The vision has been to develop an integrated, adaptable system for screening, prevention and management of disease that serves as a dashboard of overall health and well-being (much like the sensor system does in a modern car).
The team has developed a broad-based remote monitoring system that enables continuous or intermittent physiologic monitoring and detection of abnormalities arising from a range of medical conditions before they lead to clinically significant concerns. The recorded information is fed into algorithms, giving the health care provider the ability to assess the patient, even though the patient may be thousands of miles away.
For example, when the patient experiences changes, such as weight gain beyond a threshold amount, the algorithms will prompt the patient and provider to adjust diet and exercise. An increased resting respiratory rate might prompt a medication adjustment.
This physician-directed, patient self-management approach will potentially help maintain wellness by frequent adjustments in evidence-based medical therapy, without the need for the patient to travel to the provider's office.

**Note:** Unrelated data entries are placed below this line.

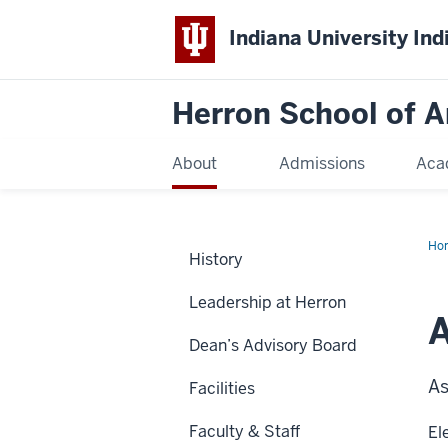
Indiana University Ind
Herron School of A
About
Admissions
Aca
Ho
History
Leadership at Herron
A
Dean’s Advisory Board
As
Facilities
Faculty & Staff
El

When the patient has a clinically relevant event, BodyGuardian communicates wirelessly with a smartphone, provided to the patient. The smartphone inquires about patient symptoms and then event data are sent securely, via the cellphone network and the Internet, to the patient's caregiver for appropriate intervention, all in real time. The smartphone is the communication hub: It stores data, sends messages and reminders, and provides coaching suggestions. Patients may also enter information.
BodyGuardian potentially avoids the necessity of traditional in-hospital monitoring or surgical implantation of sensors. The invention allows noninvasive on-body monitoring that is prescribed and monitored by health professionals with technology that is designed to be unobtrusive for caregivers and patients. The technology provides valuable real-time feedback to the person wearing the monitor and to the health care team. Watching patients from afar and helping them help themselves with as little medical intervention as possible, BodyGuardian benefits patients, their family members and the health care team — a true personal guardian angel.
BodyGuardian represents innovation and collaboration within Mayo Clinic's integrated clinical and engineering practices, facilitated by U.S. and European industry partners. The device is being evaluated in clinical trials at Mayo Clinic by a multidisciplinary team of internists, cardiologists, behavioral scientists, hardware and software engineers, and industry partners.
In these trials, the device is being refined and validated in patients with heart failure and rhythm disorders in post-ICU step-down settings, as well as in elderly subjects living independently in an assisted living environment.